PSLとPCRVを標的とする二重特異的モノクローナル抗体は、気管支拡張症患者における緑膿菌の好中球媒介殺害を促進します

理論的根拠と目的：緑膿菌感染は、気管支拡張症の結果の悪い結果と関連しています。好中球抗菌反応障害は、細菌の持続に寄与します。Gremubamabは、PSLエキソポリサッカライドと3型分泌系成分PCRVを標的とする二価の二重特異的モノクローナル抗体です。この研究では、細気管支菌患者からの好中球による毛虫の殺害を促進し、p.aeruginosa関連の細胞毒性を防ぐために、グレムバマブの有効性を評価しました。 方法：グローバルな気管支拡張症コホート（n = 100）からのP.aeruginosa分離株は、標的有病率を決定するために全ゲノムシーケンスを受けました。選択された分離株に対するグレムバマブの機能活性は、ビトロおよび生体内でテストされました。気管支拡張症（n = 11）およびコントロール（n = 10）の患者が登録され、p.aeruginosaに対する末梢血球オプノファゴシティック殺害（OPK）アッセイにおけるグレムバマブの効果が評価されました。PSLおよびPCRVに対する血清抗体の力価は、OPKおよび抗細胞毒性活性アッセイにおけるグレムバマブ治療の効果と同様に、PSLおよびPCRVに対する血清抗体の力価を決定しました（n = 30; 19：慢性p.aeruginosa感染、11：無知なp.aeruginosa感染）。 測定と結果：PSLとPCRVは、慢性感染した気管支拡張症患者から分離されて保存されていました。73/100分離株には完全なPSL遺伝子座があり、99/100にはPCRV遺伝子が含まれており、20個の異なるフルレングスPCRVタンパク質サブタイプが識別されました。PCRVサブタイプは、GremubamabとMABを媒介した強力な保護活性によって、テストされた分離株に対する強力な保護活動に成功しました。グレムバマブは、気管支拡張患者の好中球を介したOPK（+34.6±8.1％）および食作用（+70.0±48.8％）を増加させ、コントロールからの好中球で観察された効果と同様に（+70.0±48.8％）（+70.0±48.8％）（+70.0±48.8％）。グレムバマブと内因性抗体との間の競争の証拠は見つかりませんでした。患者血清の添加の有無にかかわらず、透明誘発性細胞毒性と強化されたOPKに対する保護を伴いました。 結論：グレムバマブは気管支拡張症患者好中球の食作用と腹膜の殺害と毒性の低下を促進しました。
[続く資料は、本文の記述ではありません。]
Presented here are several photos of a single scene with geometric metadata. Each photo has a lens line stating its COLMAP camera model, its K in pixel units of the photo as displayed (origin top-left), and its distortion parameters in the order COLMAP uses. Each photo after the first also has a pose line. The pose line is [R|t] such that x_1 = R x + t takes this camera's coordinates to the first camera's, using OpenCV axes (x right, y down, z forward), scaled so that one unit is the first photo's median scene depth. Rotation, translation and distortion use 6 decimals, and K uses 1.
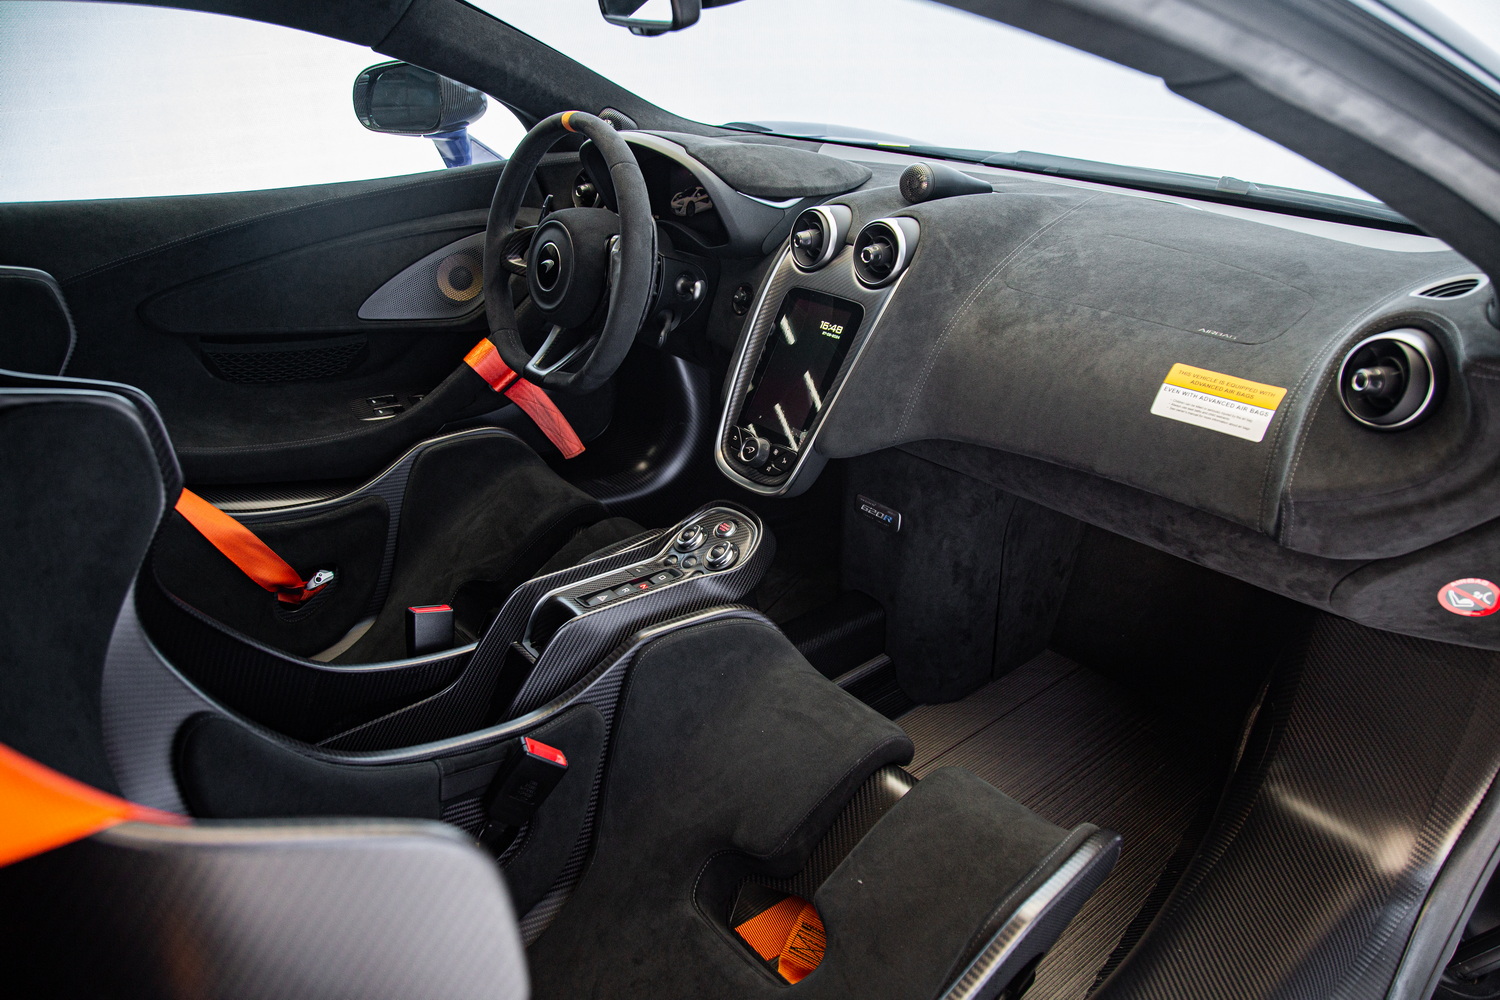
lens RADIAL K [[1071.1, 0, 750.0], [0, 1071.1, 500.0], [0, 0, 1]] dist [-0.092516, 0.001757]
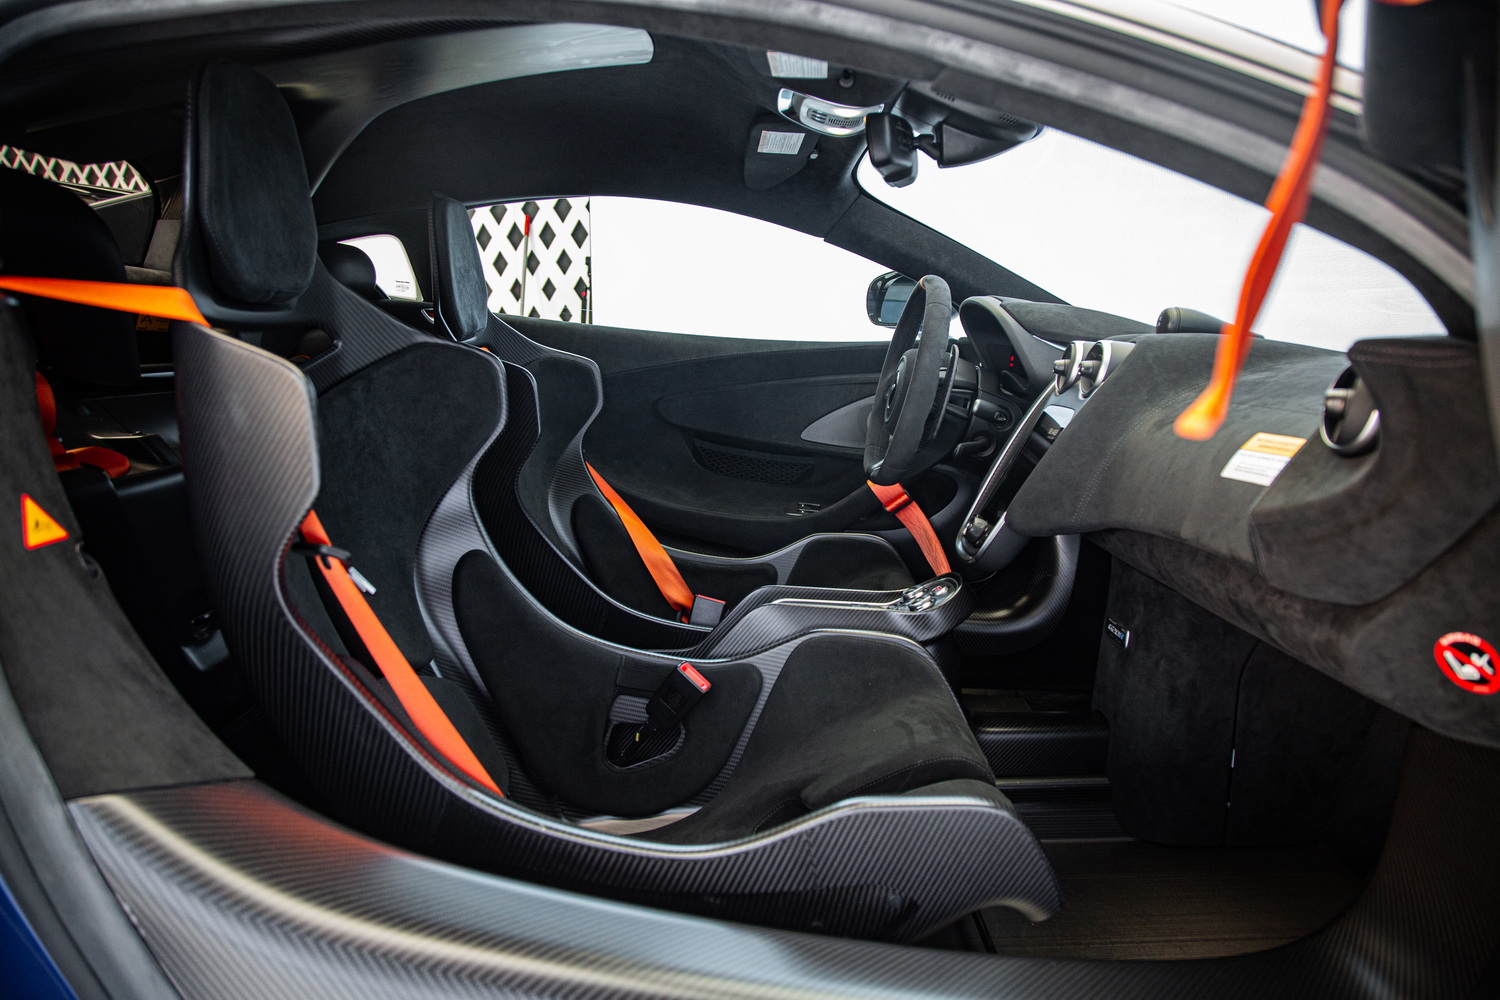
lens RADIAL K [[1008.2, 0, 750.0], [0, 1008.2, 500.0], [0, 0, 1]] dist [-0.083891, 0.003938]
pose [[0.777690, 0.115953, -0.617862, 0.495313], [-0.281623, 0.942963, -0.177509, 0.191243], [0.562039, 0.312051, 0.765987, 0.010740]]
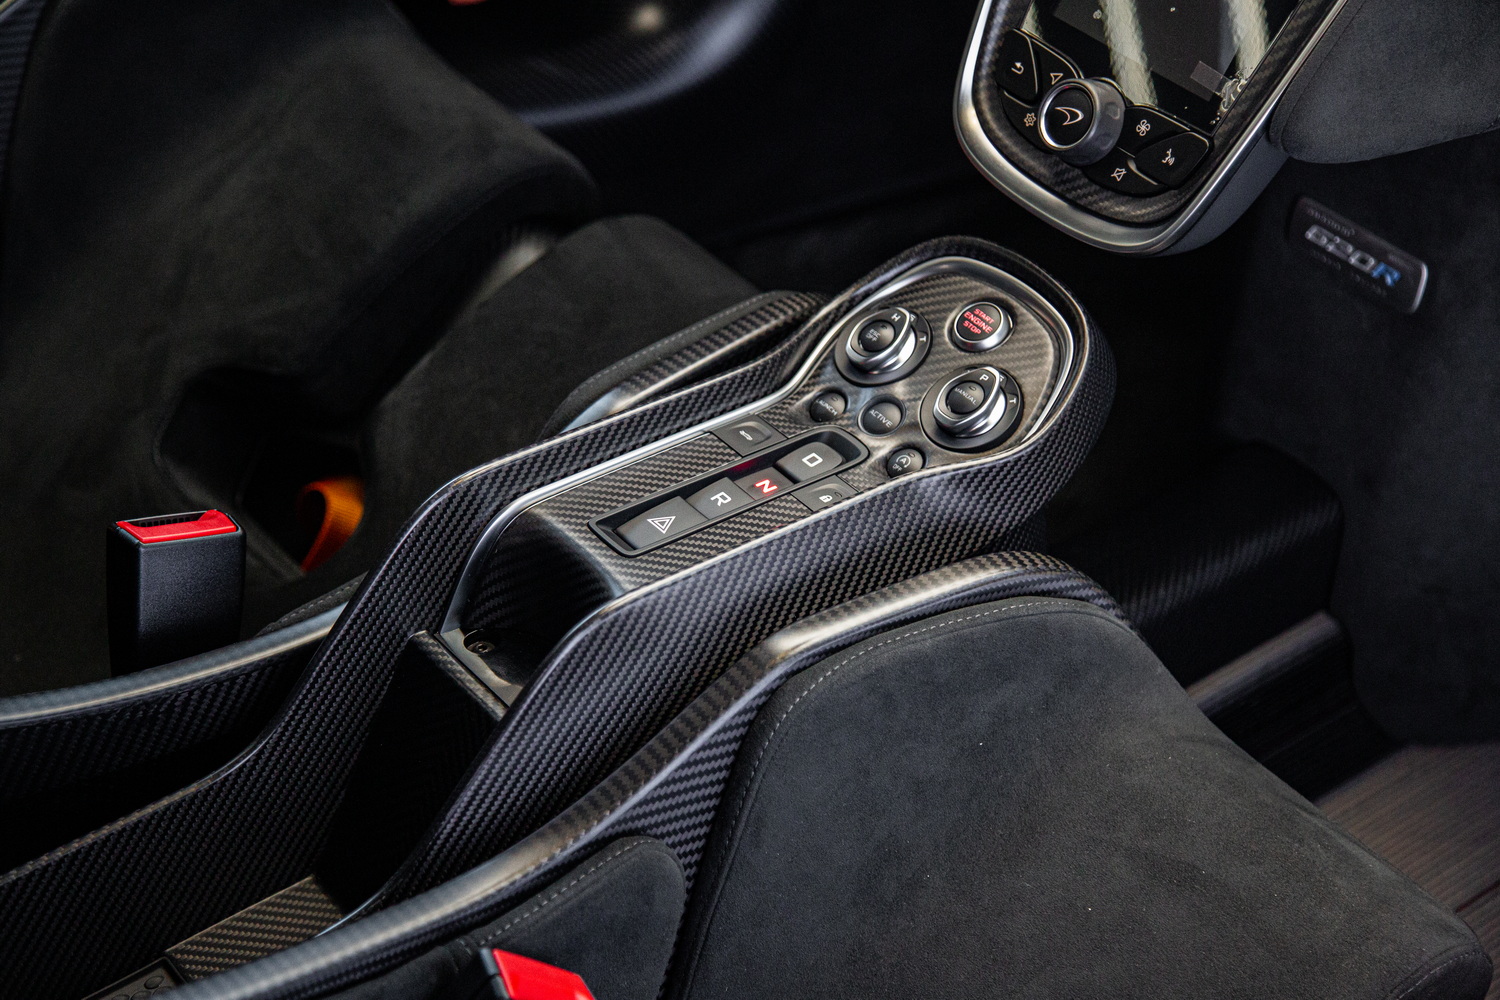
lens RADIAL K [[2664.2, 0, 750.0], [0, 2664.2, 500.0], [0, 0, 1]] dist [0.236875, 0.091160]
pose [[0.998740, 0.044426, 0.023346, -0.122496], [-0.048462, 0.974611, 0.218599, -0.113207], [-0.013041, -0.219455, 0.975535, 0.093757]]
RATIONALE AND OBJECTIVES: Pseudomonas aeruginosa infection is associated with worse outcomes in bronchiectasis. Impaired neutrophil antimicrobial responses contribute to bacterial persistence. Gremubamab is a bivalent, bispecific monoclonal antibody targeting Psl exopolysaccharide and the type 3 secretion system component PcrV. This study evaluated the efficacy of gremubamab to enhance killing of P.aeruginosa by neutrophils from bronchiectasis patients and to prevent P.aeruginosa-associated cytotoxicity. METHODS: P.aeruginosa isolates from a global bronchiectasis cohort (n=100) underwent whole-genome sequencing to determine target prevalence. Functional activity of gremubamab against selected isolates was tested in-vitro and in-vivo. Patients with bronchiectasis (n=11) and controls (n=10) were enrolled and the effect of gremubamab in peripheral-blood neutrophil opsonophagocytic killing (OPK) assays against P.aeruginosa was evaluated. Serum antibody titers to Psl and PcrV were determined (n=30; 19: chronic P.aeruginosa infection, 11: no-known P.aeruginosa infection), as was the effect of gremubamab treatment in OPK and anti-cytotoxic activity assays. MEASUREMENTS AND RESULTS: Psl and PcrV were conserved in isolates from chronically-infected bronchiectasis patients. 73/100 isolates had a full psl locus and 99/100 contained the pcrV gene, with 20 distinct full-length PcrV protein subtypes identified. PcrV subtypes were successfully bound by gremubamab and the mAb mediated potent protective activity against tested isolates. Gremubamab increased bronchiectasis patient neutrophil-mediated OPK (+34.6±8.1%) and phagocytosis (+70.0±48.8%), similar to effects observed in neutrophils from controls (OPK:+30.1±7.6%). No evidence of competition between gremubamab and endogenous antibodies was found, with protection against P.aeruginosa-induced cytotoxicity and enhanced OPK demonstrated with and without addition of patient serum. CONCLUSION: Gremubamab enhanced bronchiectasis patient neutrophil phagocytosis and killing of P.aeruginosa and reduced virulence.